Lawmakers to Search for New Ways to Fund Public Defense
BATON ROUGE – The $48 million Louisiana lawmakers recently appropriated for public defense is appreciated but not enough to ensure defendants get fair trials, officials said Monday.
The $45 dollar “conviction fee” public defenders rely on for much of their funding is unpredictable, making it hard to plan an accurate budget, and creates perverse incentives because defense attorneys essentially are paid to lose, they said. About three-quarters of the fees come from traffic tickets, so when people drive less or law enforcement officers give fewer tickets, funding dips.
Remy Starns, the state public defender, said he isn’t sure how much money is needed but called for a “reliable, recurring, sustainable, sufficient funding source.”

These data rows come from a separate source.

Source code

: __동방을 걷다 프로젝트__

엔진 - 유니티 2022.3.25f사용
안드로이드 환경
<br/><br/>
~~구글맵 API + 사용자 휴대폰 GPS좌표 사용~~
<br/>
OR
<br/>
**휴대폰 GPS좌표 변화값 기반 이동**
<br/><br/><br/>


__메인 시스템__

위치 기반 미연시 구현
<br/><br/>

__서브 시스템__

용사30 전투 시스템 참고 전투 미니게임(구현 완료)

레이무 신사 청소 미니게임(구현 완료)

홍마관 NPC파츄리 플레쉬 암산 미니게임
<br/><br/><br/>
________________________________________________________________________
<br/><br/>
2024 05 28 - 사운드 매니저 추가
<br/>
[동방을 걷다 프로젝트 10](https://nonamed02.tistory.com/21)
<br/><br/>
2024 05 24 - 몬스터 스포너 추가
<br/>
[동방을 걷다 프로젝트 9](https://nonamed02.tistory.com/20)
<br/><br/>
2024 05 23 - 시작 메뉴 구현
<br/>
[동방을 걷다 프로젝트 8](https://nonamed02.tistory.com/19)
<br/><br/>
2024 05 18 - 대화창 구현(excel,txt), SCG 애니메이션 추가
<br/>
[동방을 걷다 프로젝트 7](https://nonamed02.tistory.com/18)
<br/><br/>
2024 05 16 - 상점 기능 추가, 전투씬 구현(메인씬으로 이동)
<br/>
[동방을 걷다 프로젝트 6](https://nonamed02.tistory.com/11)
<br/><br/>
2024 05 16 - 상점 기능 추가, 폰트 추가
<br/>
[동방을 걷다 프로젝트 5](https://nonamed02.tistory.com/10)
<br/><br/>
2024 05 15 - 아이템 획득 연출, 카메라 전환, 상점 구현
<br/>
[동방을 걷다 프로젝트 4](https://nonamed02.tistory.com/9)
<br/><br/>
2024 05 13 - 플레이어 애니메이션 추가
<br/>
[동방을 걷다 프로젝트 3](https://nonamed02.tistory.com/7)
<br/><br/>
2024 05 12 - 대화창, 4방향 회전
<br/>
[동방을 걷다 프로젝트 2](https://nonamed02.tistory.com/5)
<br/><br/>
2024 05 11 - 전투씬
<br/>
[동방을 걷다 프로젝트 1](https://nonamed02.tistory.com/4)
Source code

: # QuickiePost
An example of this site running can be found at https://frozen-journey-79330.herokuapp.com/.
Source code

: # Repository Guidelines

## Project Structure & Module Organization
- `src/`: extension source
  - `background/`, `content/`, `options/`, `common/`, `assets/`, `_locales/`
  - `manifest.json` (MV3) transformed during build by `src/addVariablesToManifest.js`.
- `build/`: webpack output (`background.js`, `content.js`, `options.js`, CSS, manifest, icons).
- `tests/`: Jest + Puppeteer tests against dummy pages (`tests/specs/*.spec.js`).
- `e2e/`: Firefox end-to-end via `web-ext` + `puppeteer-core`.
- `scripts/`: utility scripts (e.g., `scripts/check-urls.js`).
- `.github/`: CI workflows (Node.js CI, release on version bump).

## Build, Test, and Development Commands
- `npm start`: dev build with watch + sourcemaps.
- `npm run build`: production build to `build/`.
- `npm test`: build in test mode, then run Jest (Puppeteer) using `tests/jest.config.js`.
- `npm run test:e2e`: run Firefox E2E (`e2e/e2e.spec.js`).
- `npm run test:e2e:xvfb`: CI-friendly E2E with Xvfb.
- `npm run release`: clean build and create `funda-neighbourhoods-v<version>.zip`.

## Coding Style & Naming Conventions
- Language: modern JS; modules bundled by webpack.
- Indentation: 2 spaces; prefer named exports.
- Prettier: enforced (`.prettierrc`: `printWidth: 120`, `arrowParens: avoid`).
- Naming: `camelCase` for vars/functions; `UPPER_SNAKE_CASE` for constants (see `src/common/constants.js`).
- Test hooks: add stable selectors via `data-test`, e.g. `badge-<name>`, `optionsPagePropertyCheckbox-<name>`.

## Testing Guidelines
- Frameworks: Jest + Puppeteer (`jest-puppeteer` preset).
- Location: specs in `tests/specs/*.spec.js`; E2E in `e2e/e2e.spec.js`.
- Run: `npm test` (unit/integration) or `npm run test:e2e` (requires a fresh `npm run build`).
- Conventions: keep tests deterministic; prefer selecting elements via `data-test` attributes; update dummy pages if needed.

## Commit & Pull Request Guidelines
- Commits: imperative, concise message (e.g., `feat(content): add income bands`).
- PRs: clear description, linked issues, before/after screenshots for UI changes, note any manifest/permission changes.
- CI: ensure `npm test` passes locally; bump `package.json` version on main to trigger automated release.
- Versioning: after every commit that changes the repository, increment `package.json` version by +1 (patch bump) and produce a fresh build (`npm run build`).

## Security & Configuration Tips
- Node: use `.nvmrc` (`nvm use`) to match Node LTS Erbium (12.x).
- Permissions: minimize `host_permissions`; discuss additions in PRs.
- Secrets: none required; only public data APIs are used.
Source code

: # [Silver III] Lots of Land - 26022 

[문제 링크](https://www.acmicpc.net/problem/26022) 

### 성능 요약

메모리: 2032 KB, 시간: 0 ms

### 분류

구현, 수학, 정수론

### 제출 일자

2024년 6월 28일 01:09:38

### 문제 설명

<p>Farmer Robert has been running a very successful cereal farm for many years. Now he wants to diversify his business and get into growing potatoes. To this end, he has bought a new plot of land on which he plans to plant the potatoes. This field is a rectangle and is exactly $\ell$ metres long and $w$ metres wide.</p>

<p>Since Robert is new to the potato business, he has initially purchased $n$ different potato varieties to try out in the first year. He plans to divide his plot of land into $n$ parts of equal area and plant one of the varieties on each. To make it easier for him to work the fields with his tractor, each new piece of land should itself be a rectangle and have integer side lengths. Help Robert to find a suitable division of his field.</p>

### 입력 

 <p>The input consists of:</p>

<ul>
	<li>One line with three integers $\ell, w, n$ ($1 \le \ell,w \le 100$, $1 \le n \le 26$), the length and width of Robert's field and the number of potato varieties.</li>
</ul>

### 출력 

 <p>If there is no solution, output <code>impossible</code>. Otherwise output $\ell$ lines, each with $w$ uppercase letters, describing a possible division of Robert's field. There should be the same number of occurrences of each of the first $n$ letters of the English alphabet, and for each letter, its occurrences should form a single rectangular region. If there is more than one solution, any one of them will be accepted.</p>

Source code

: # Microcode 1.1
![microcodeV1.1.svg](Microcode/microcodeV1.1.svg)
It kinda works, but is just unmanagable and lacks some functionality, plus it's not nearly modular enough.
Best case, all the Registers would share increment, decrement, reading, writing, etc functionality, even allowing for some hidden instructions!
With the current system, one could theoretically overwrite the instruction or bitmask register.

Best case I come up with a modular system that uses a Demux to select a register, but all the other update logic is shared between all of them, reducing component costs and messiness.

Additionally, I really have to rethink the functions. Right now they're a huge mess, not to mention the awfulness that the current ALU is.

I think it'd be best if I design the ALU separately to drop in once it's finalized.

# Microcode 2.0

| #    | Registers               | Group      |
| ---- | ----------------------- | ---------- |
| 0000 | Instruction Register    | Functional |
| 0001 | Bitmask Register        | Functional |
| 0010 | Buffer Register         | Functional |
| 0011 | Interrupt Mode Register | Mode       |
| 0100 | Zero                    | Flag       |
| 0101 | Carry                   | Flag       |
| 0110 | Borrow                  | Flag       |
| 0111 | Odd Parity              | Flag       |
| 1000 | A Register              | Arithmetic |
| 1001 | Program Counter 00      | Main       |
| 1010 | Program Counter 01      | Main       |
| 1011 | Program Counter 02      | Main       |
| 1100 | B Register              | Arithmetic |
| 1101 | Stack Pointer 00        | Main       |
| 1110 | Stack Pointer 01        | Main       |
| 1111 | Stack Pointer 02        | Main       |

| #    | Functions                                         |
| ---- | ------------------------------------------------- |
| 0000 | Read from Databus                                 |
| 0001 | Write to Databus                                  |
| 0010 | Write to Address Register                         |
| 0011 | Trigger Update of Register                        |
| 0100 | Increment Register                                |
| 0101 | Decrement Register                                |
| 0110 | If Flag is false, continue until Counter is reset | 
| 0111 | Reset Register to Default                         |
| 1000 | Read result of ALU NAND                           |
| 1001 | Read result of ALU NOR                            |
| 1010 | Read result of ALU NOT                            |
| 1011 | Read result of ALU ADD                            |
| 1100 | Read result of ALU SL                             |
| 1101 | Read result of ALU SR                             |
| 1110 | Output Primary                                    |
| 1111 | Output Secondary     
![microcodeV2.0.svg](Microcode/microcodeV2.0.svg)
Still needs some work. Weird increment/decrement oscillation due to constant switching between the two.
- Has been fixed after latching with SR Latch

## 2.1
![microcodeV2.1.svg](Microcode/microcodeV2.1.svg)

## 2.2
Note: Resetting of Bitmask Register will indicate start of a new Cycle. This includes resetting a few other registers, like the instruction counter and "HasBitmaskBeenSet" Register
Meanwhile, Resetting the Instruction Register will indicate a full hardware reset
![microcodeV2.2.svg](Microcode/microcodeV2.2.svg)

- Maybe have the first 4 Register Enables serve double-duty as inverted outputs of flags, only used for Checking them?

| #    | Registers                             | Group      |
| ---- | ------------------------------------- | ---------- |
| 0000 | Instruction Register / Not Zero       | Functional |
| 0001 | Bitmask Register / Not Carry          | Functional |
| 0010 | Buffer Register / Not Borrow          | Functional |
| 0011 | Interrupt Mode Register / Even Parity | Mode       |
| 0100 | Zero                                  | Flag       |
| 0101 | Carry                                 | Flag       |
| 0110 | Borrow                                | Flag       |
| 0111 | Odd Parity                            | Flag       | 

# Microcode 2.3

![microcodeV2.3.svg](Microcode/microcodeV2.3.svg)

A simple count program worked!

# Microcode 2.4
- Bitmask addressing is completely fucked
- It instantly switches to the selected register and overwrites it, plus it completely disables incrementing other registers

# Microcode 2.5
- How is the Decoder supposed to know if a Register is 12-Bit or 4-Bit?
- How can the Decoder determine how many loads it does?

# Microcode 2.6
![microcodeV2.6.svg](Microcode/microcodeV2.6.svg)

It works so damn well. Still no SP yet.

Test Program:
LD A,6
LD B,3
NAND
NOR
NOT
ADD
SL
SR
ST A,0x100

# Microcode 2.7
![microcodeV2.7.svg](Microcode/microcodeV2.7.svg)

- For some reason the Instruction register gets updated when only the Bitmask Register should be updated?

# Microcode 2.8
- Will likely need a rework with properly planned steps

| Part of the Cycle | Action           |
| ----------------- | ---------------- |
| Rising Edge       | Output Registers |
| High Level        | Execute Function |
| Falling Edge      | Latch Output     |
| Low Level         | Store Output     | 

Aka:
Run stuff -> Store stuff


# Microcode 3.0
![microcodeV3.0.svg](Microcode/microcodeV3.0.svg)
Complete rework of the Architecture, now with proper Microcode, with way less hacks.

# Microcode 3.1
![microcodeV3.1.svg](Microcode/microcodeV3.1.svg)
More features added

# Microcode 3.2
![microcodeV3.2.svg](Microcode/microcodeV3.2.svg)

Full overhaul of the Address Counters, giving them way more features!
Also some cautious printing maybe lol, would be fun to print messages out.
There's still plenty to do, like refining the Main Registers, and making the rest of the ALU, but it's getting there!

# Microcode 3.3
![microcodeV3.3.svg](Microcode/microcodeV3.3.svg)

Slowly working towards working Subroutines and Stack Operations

Starns is part of a study group the legislature created to figure out how to better fund the system that provides legal counsel for defendants who can’t afford to hire an attorney. The American Bar Association in 2017 reported that while 1,769 fulltime public defenders were needed to provide “reasonably effective” counsel for the state’s average annual case load, only 363 were employed.
The Louisiana Supreme Court is scheduled next month to hear a case based on the ABA report that could lead to costly judgements against the state, said Jean Faria, a member of the state’s Public Defender Board.
“If that case comes down the way it’s come down in other state supreme courts, the cost is going to be astronomical,” she said.
Only three jurisdictions in the state get any funding from local governments, Starns said. But every district attorney gets local money, he said, and the funding disparity puts defendants at a disadvantage.
The study group, which met for the first time Monday, plans to review best practices and report recommendations to the legislature next year.